Derber als alle anderen

Hört eigentlich noch jemand HipHop? Vor kurzem noch die global wirkmächtigste Jugendkultur, ist HipHop heute das, mit dem sich ein paar übriggebliebene Bushido-Fans beschäftigen. Doch alle paar Monate schafft es dieses Genre, einen dann doch noch einmal zu überraschen. Wenn der Dauerinnovator Kanye West eine neue Platte veröffentlicht beispielsweise. Oder jetzt Tyler the Creator und seine Odd Future Crew. Diese macht nichts, was es im HipHop vorher nicht schon einmal gegeben hätte. Sie haut tierisch auf die Kacke, in den Raps wird politisch unkorrekt vor sich hingebrabbelt (»Bitch, suck dick!«), eine Homophobie-Diskussion gibt es wegen bestimmter Textzeilen auch bereits und das musikalische Ergebnis klingt so aggressiv wie Public Enemy und so virtuos wie der Wu-Tang Clan gleichzeitig.

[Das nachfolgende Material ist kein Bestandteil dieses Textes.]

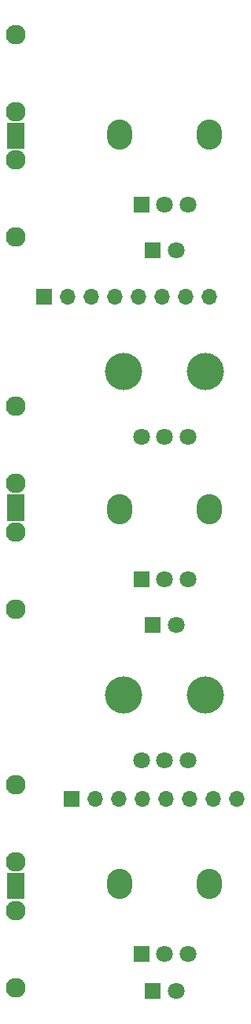
<source format=gbr>
%TF.GenerationSoftware,KiCad,Pcbnew,(5.1.9-0-10_14)*%
%TF.CreationDate,2021-04-20T22:44:58+02:00*%
%TF.ProjectId,tribus_front,74726962-7573-45f6-9672-6f6e742e6b69,rev?*%
%TF.SameCoordinates,Original*%
%TF.FileFunction,Soldermask,Top*%
%TF.FilePolarity,Negative*%
%FSLAX46Y46*%
G04 Gerber Fmt 4.6, Leading zero omitted, Abs format (unit mm)*
G04 Created by KiCad (PCBNEW (5.1.9-0-10_14)) date 2021-04-20 22:44:58*
%MOMM*%
%LPD*%
G01*
G04 APERTURE LIST*
%ADD10C,1.800000*%
%ADD11R,1.800000X1.800000*%
%ADD12C,2.130000*%
%ADD13R,1.930000X1.830000*%
%ADD14O,2.720000X3.240000*%
%ADD15C,4.000000*%
%ADD16O,1.700000X1.700000*%
%ADD17R,1.700000X1.700000*%
G04 APERTURE END LIST*
D10*
%TO.C,D14*%
X22140000Y-65300000D03*
D11*
X19600000Y-65300000D03*
%TD*%
D12*
%TO.C,J8*%
X4900000Y-90800000D03*
D13*
X4900000Y-93900000D03*
D12*
X4900000Y-82500000D03*
%TD*%
%TO.C,J5*%
X4900000Y-96050000D03*
D13*
X4900000Y-92950000D03*
D12*
X4900000Y-104350000D03*
%TD*%
D11*
%TO.C,RV5*%
X18400000Y-100700000D03*
D10*
X20900000Y-100700000D03*
X23400000Y-100700000D03*
D14*
X25700000Y-93200000D03*
X16100000Y-93200000D03*
%TD*%
D10*
%TO.C,RV3*%
X18400000Y-79900000D03*
X20900000Y-79900000D03*
X23400000Y-79900000D03*
D15*
X16500000Y-72900000D03*
X25300000Y-72900000D03*
%TD*%
D11*
%TO.C,RV2*%
X18400000Y-60400000D03*
D10*
X20900000Y-60400000D03*
X23400000Y-60400000D03*
D14*
X25700000Y-52900000D03*
X16100000Y-52900000D03*
%TD*%
D10*
%TO.C,RV7*%
X18400000Y-45100000D03*
X20900000Y-45100000D03*
X23400000Y-45100000D03*
D15*
X16500000Y-38100000D03*
X25300000Y-38100000D03*
%TD*%
D11*
%TO.C,RV6*%
X18400000Y-20100000D03*
D10*
X20900000Y-20100000D03*
X23400000Y-20100000D03*
D14*
X25700000Y-12600000D03*
X16100000Y-12600000D03*
%TD*%
D10*
%TO.C,D8*%
X22140000Y-25000000D03*
D11*
X19600000Y-25000000D03*
%TD*%
D10*
%TO.C,D7*%
X22140000Y-104730000D03*
D11*
X19600000Y-104730000D03*
%TD*%
D12*
%TO.C,J2*%
X4900000Y-10100000D03*
D13*
X4900000Y-13200000D03*
D12*
X4900000Y-1800000D03*
%TD*%
%TO.C,J6*%
X4900000Y-15300000D03*
D13*
X4900000Y-12200000D03*
D12*
X4900000Y-23600000D03*
%TD*%
%TO.C,J10*%
X4900000Y-50100000D03*
D13*
X4900000Y-53200000D03*
D12*
X4900000Y-41800000D03*
%TD*%
%TO.C,J3*%
X4900000Y-55300000D03*
D13*
X4900000Y-52200000D03*
D12*
X4900000Y-63600000D03*
%TD*%
D16*
%TO.C,J9*%
X28690000Y-84000000D03*
X26150000Y-84000000D03*
X23610000Y-84000000D03*
X21070000Y-84000000D03*
X18530000Y-84000000D03*
X15990000Y-84000000D03*
X13450000Y-84000000D03*
D17*
X10910000Y-84000000D03*
%TD*%
D16*
%TO.C,J11*%
X25690000Y-30000000D03*
X23150000Y-30000000D03*
X20610000Y-30000000D03*
X18070000Y-30000000D03*
X15530000Y-30000000D03*
X12990000Y-30000000D03*
X10450000Y-30000000D03*
D17*
X7910000Y-30000000D03*
%TD*%
M02*

</source>
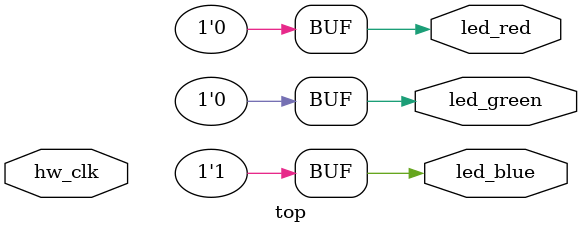
<source format=v>
module top (
    output led_red,
    output led_blue,
    output led_green,
    input hw_clk
);

// Turn on only the blue LED
assign led_red = 1'b0;    // Red LED OFF
assign led_green = 1'b0;  // Green LED OFF
assign led_blue = 1'b1;   // Blue LED ON

endmodule

</source>
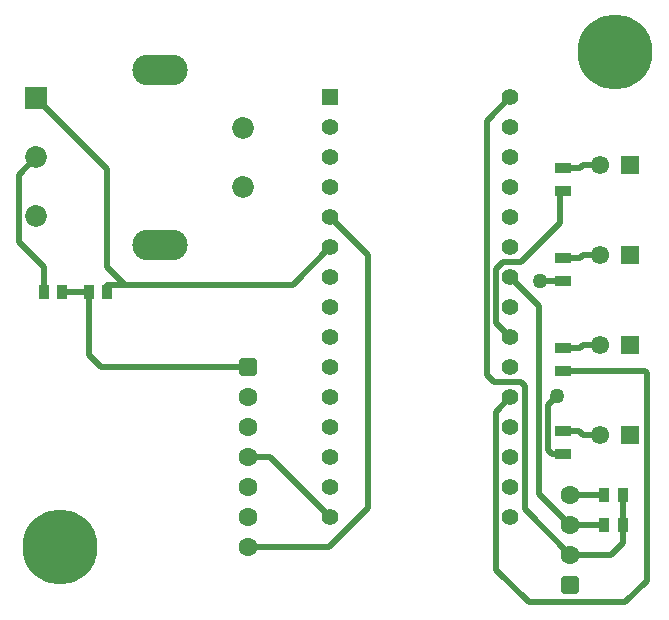
<source format=gtl>
G04*
G04 #@! TF.GenerationSoftware,Altium Limited,Altium Designer,24.1.2 (44)*
G04*
G04 Layer_Physical_Order=1*
G04 Layer_Color=255*
%FSLAX44Y44*%
%MOMM*%
G71*
G04*
G04 #@! TF.SameCoordinates,531D00EC-4C00-4A94-99CB-661CAA089D98*
G04*
G04*
G04 #@! TF.FilePolarity,Positive*
G04*
G01*
G75*
%ADD14R,0.8581X1.2621*%
%ADD15R,1.4500X0.9500*%
G04:AMPARAMS|DCode=16|XSize=2.6mm|YSize=4.7mm|CornerRadius=1.3mm|HoleSize=0mm|Usage=FLASHONLY|Rotation=270.000|XOffset=0mm|YOffset=0mm|HoleType=Round|Shape=RoundedRectangle|*
%AMROUNDEDRECTD16*
21,1,2.6000,2.1000,0,0,270.0*
21,1,0.0000,4.7000,0,0,270.0*
1,1,2.6000,-1.0500,0.0000*
1,1,2.6000,-1.0500,0.0000*
1,1,2.6000,1.0500,0.0000*
1,1,2.6000,1.0500,0.0000*
%
%ADD16ROUNDEDRECTD16*%
%ADD17R,1.8500X1.8500*%
%ADD18C,1.8500*%
%ADD24C,1.4140*%
%ADD25R,1.4140X1.4140*%
%ADD27C,0.5080*%
%ADD28C,1.6000*%
G04:AMPARAMS|DCode=29|XSize=1.6mm|YSize=1.6mm|CornerRadius=0.4mm|HoleSize=0mm|Usage=FLASHONLY|Rotation=90.000|XOffset=0mm|YOffset=0mm|HoleType=Round|Shape=RoundedRectangle|*
%AMROUNDEDRECTD29*
21,1,1.6000,0.8000,0,0,90.0*
21,1,0.8000,1.6000,0,0,90.0*
1,1,0.8000,0.4000,0.4000*
1,1,0.8000,0.4000,-0.4000*
1,1,0.8000,-0.4000,-0.4000*
1,1,0.8000,-0.4000,0.4000*
%
%ADD29ROUNDEDRECTD29*%
%ADD30R,1.5500X1.5500*%
%ADD31C,1.5500*%
%ADD32C,6.3500*%
%ADD33C,1.2700*%
D14*
X58570Y273050D02*
D03*
X43030D02*
D03*
X81130D02*
D03*
X96670D02*
D03*
X533400Y76200D02*
D03*
X517860D02*
D03*
X533400Y101600D02*
D03*
X517860D02*
D03*
D15*
X482600Y136300D02*
D03*
Y155800D02*
D03*
Y225650D02*
D03*
Y206150D02*
D03*
Y301850D02*
D03*
Y282350D02*
D03*
Y358550D02*
D03*
Y378050D02*
D03*
D16*
X141650Y461350D02*
D03*
Y313350D02*
D03*
D17*
X36650Y437350D02*
D03*
D18*
Y387350D02*
D03*
Y337350D02*
D03*
X211650Y412350D02*
D03*
Y362350D02*
D03*
D24*
X438150Y438150D02*
D03*
Y412750D02*
D03*
Y387350D02*
D03*
Y361950D02*
D03*
Y336550D02*
D03*
Y311150D02*
D03*
Y285750D02*
D03*
Y260350D02*
D03*
Y234950D02*
D03*
Y209550D02*
D03*
Y184150D02*
D03*
Y158750D02*
D03*
Y133350D02*
D03*
Y107950D02*
D03*
Y82550D02*
D03*
X285750D02*
D03*
Y107950D02*
D03*
Y133350D02*
D03*
Y158750D02*
D03*
Y184150D02*
D03*
Y209550D02*
D03*
Y234950D02*
D03*
Y260350D02*
D03*
Y285750D02*
D03*
Y311150D02*
D03*
Y336550D02*
D03*
Y361950D02*
D03*
Y387350D02*
D03*
Y412750D02*
D03*
D25*
Y438150D02*
D03*
D27*
X96670Y279400D02*
X111760D01*
X480060Y331470D02*
Y358550D01*
X96670Y273050D02*
Y279400D01*
X254000D02*
X285750Y311150D01*
X473670Y136300D02*
X482600D01*
X470270Y139700D02*
X473670Y136300D01*
X470270Y139700D02*
Y177662D01*
X477520Y184912D01*
X91440Y209550D02*
X215900D01*
X81130Y219860D02*
X91440Y209550D01*
X81130Y219860D02*
Y273050D01*
X58570D02*
X81130D01*
X488950Y50800D02*
X523240D01*
X533400Y60960D01*
Y76200D01*
Y101600D01*
X450342Y89408D02*
X488950Y50800D01*
X450342Y89408D02*
Y193548D01*
X447040Y196850D02*
X450342Y193548D01*
X424688Y196850D02*
X447040D01*
X418338Y203200D02*
X424688Y196850D01*
X418338Y203200D02*
Y418338D01*
X438150Y438150D01*
X482600Y225650D02*
X496824D01*
X499774Y228600D01*
X514350D01*
X36650Y437350D02*
X96670Y377330D01*
Y294490D02*
Y377330D01*
Y294490D02*
X111760Y279400D01*
X254000D01*
X22098Y372798D02*
X36650Y387350D01*
X22098Y315468D02*
Y372798D01*
Y315468D02*
X43030Y294536D01*
Y273050D02*
Y294536D01*
X215900Y133350D02*
X234950D01*
X285750Y82550D01*
X482600Y155800D02*
X496570D01*
X499970Y152400D01*
X514350D01*
X482600Y301850D02*
X496824D01*
X499774Y304800D01*
X514350D01*
X482600Y378050D02*
X496824D01*
X499774Y381000D01*
X514350D01*
X425958Y171958D02*
X438150Y184150D01*
X425958Y38354D02*
Y171958D01*
Y38354D02*
X453644Y10668D01*
X535088D01*
X553466Y29046D01*
Y204470D01*
X551786Y206150D02*
X553466Y204470D01*
X482600Y206150D02*
X551786D01*
X463198Y282350D02*
X482600D01*
X425958Y247142D02*
X438150Y234950D01*
X425958Y247142D02*
Y292608D01*
X431800Y298450D01*
X447040D01*
X480060Y331470D01*
Y358550D02*
X482600D01*
X488950Y101600D02*
X517860D01*
X438150Y285750D02*
X462650Y261250D01*
Y102500D02*
Y261250D01*
Y102500D02*
X488950Y76200D01*
X517860D01*
X215900Y57150D02*
X284480D01*
X317500Y90170D01*
Y304800D01*
X285750Y336550D02*
X317500Y304800D01*
D28*
X488950Y50800D02*
D03*
Y76200D02*
D03*
Y101600D02*
D03*
X215900Y57150D02*
D03*
Y82550D02*
D03*
Y133350D02*
D03*
Y184150D02*
D03*
Y158750D02*
D03*
Y107950D02*
D03*
D29*
X488950Y25400D02*
D03*
X215900Y209550D02*
D03*
D30*
X539750Y228600D02*
D03*
Y304800D02*
D03*
Y152400D02*
D03*
Y381000D02*
D03*
D31*
X514350Y228600D02*
D03*
Y304800D02*
D03*
Y152400D02*
D03*
Y381000D02*
D03*
D32*
X527050Y476250D02*
D03*
X57150Y57150D02*
D03*
D33*
X477520Y184912D02*
D03*
X463198Y282350D02*
D03*
M02*

</source>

Die Crew kommt aus Los Angeles, ihre Mitglieder sind teilweise noch im Teenageralter, und doch scheinen sie schon alle genau zu wissen, dass das Genre HipHop sehnsüchtig auf sie gewartet hat. Man will in Tyler the Creator und seinen Jungs schon die Sex Pistols des HipHop sehen, was vielleicht ein wenig übertrieben ist, denn wahrscheinlich war NWA bereits die erste wirklich durchgeknallte Punkband des HipHop. Die Odd Future Crew sind dann aber mindestens die Nirvana des HipHop und Tyler the Creator dessen Kurt Cobain. Eine ähnlich überzeugende Hip-Hop-Platte wie »Goblin« wird es dieses Jahr jedenfalls nicht mehr geben.